UW and dead-end diversity

November 13, 2009
The Badger Herald

The prevailing strategy behind UW-Madison’s more than 40-year effort to increase the presence of “targeted minority” students remains as confusing as ever.

Campus officials regularly lament the low graduation rates of targeted minority students. In the same breath, they say “diversity” is about more than numbers. Yet, the chancellor took great pride in announcing to the Faculty Senate that minority freshmen enrollment reached an all-time high of 11 percent this year.

The persistent gap in graduation rates leads campus officials to call for improved retention programs to help targeted minority students make more rapid and successful progress toward their degrees. These calls ignore the obvious fact that UW-Madison admissions policies, in an effort to increase minority enrollment numbers, admit substantial numbers of these students whose prospects of graduating in a timely fashion are statistically known to be small.

If diversity is all about numbers, the solution is obvious.

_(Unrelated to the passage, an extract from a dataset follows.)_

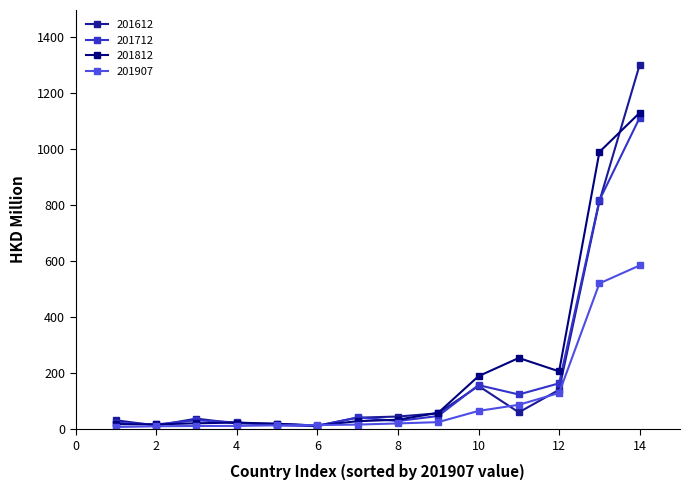

Which series has the largest total across all categories?

201812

Simply admit all students, whatever their race and ethnicity, based on their academic qualifications and their likelihood of graduating within six years. Making this determination does not require sophisticated research. The data needed to make such decisions are readily available.

But, if diversity is not about numbers, what is it about? That is difficult to say because ofUW-Madison’s “flavor of the day” approach. This year it is something called “inclusive excellence.” The words may create a warm glow and have superficial appeal. But even Chancellor Martin at the recent Diversity Forum seemed perplexed by the term and its meaning. If she is perplexed, what about the rest of us?

This new term can be viewed as the latest rhetorical effort to hide the failure of campus diversity programs to achieve their goals. When programs fail repeatedly, an institution should have the courage to do something more than giving them new names.

We have seen this tactic used time after time. Recall the sequence of labels. It began back in the late 1960s when “equal opportunity” quickly turned into “affirmative action,” then into “diversity,” followed in 1988 by former Chancellor Donna Shalala’s “Madison Plan” and former UW System President Buzz Shaw’s “Design for Diversity.”

Next came “The Madison Commitment” advanced by former Chancellor David Ward and then Associate Vice Chancellor Gary Sandefur, who is now Dean of the College of Letters and Science. Several years later, the UW System Board of Regents concocted its “Plan 2008.” That plan proved to be nothing more than a grab bag of existing initiatives that prompted former Chancellor Wiley to clothe them in the magic words of “diversity and climate.”

Though widely heralded when adopted, Plan 2008 is generally viewed as a failure — it died a quiet, lingering death more than a year ago. To now, under Martin’s new banner of “inclusive excellence,” continuing what the campus has been doing for so many years but expecting the results to change, is a form of insanity.

Why continue down the blind alleys of the past when a simple remedy is at hand? Admit and enroll students, whatever their race or ethnicity, based on the likelihood of their graduating in timely fashion. Why not abide by both federal and state laws that prohibit discrimination based on, among other important characteristics, race and ethnicity? A quick instruction to the Office of Admissions from the chancellor, or better yet from the Board of Regents, would resolve the matter.